Certain of Fosdick's concerns are given larger attention than others: the dedication to world peace, the controversy with Presbyterian fundamentalists while he was at First Presbyterian Church in New York City, his early interest in pastoral counseling as valid ministry. This is fitting; all of these were of primary concern to him. But Miller has neglected no area of Fosdick's life in this complete study, and while he disqualifies himself as able to do justice to the theological dimensions of Fosdick's thought, what he provides is adequate to an understanding of where the


548 - Harry Emerson Fosdick: Preacher, Pastor, Prophet

preacher stood in relation to the dominant trends in the theological climate in which he toiled. Furthermore, Harry Emerson Fosdick offered himself as an interpreter of the faith, not as a systematic theologian. In only a few cases has Miller given an extended exposition of a particular work, The Meaning of Prayer, for example, in which he discusses both its strengths and its weaknesses.

Harry Emerson Fosdick is offered without footnotes, although explanations are provided when needed for clarification. Whether or not their absence is a deficiency may rest on personal preference of the reader. It does eliminate the temptation to offer as a primary source what is gleaned from a secondary one, a temptation incidentally, to which the eminent preacher was not immune on occasion.

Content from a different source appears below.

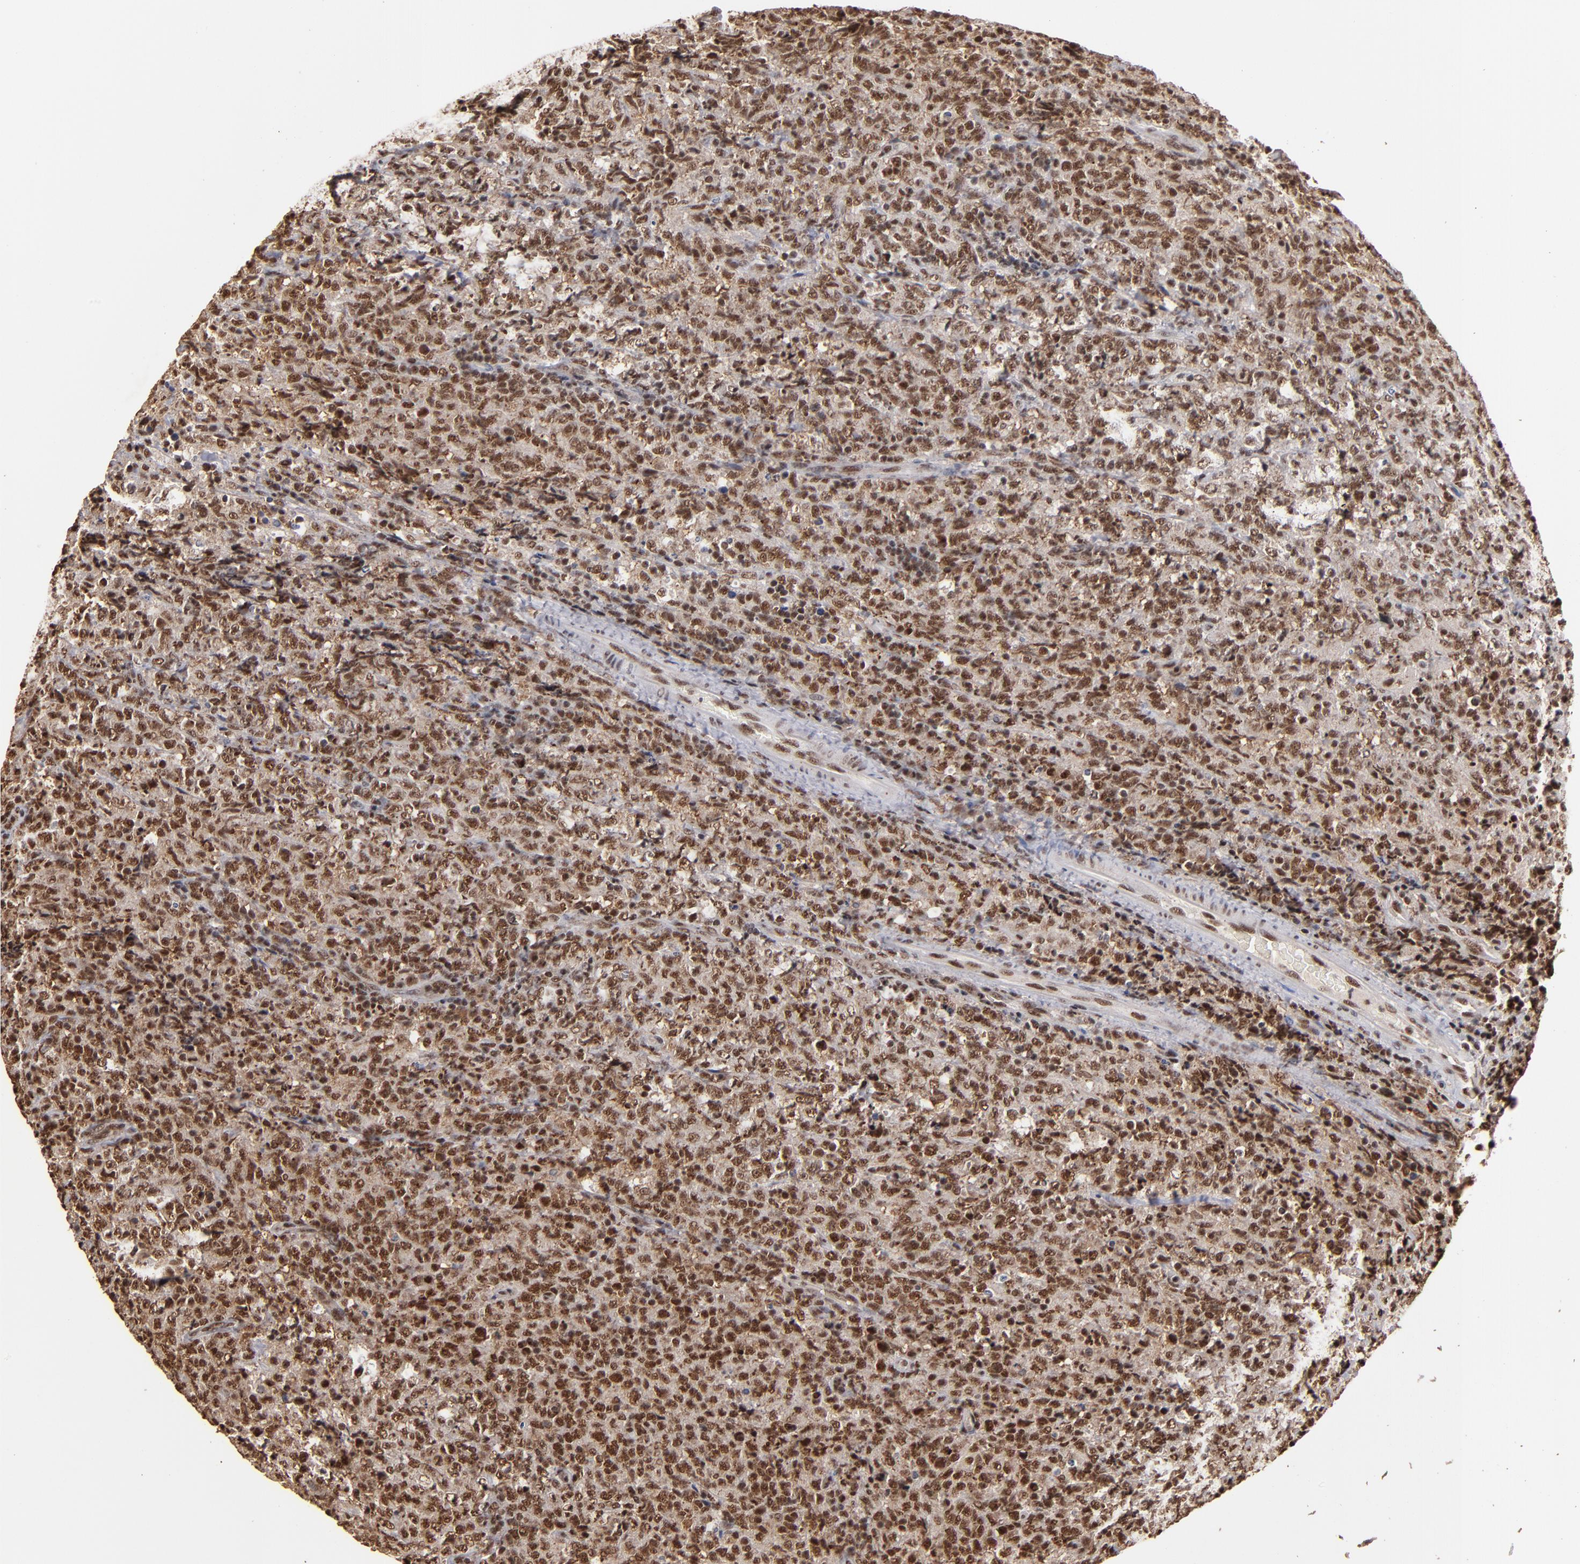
{"staining": {"intensity": "moderate", "quantity": ">75%", "location": "nuclear"}, "tissue": "lymphoma", "cell_type": "Tumor cells", "image_type": "cancer", "snomed": [{"axis": "morphology", "description": "Malignant lymphoma, non-Hodgkin's type, High grade"}, {"axis": "topography", "description": "Tonsil"}], "caption": "Immunohistochemistry (IHC) (DAB) staining of high-grade malignant lymphoma, non-Hodgkin's type shows moderate nuclear protein staining in about >75% of tumor cells.", "gene": "SNW1", "patient": {"sex": "female", "age": 36}}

In place of footnotes, a very complete "Essay on Sources" has been included.

Robert Moats Miller identifies himself as a "general historian of the twentieth-century United States," but does not claim credentials as "a church historian or historian of religion." Although he may feel comfortable with such a disclaimer, his excellent, readable, perceptive, and sensitive biography of Harry Emerson Fosdick is a major contribution to the field of American church history.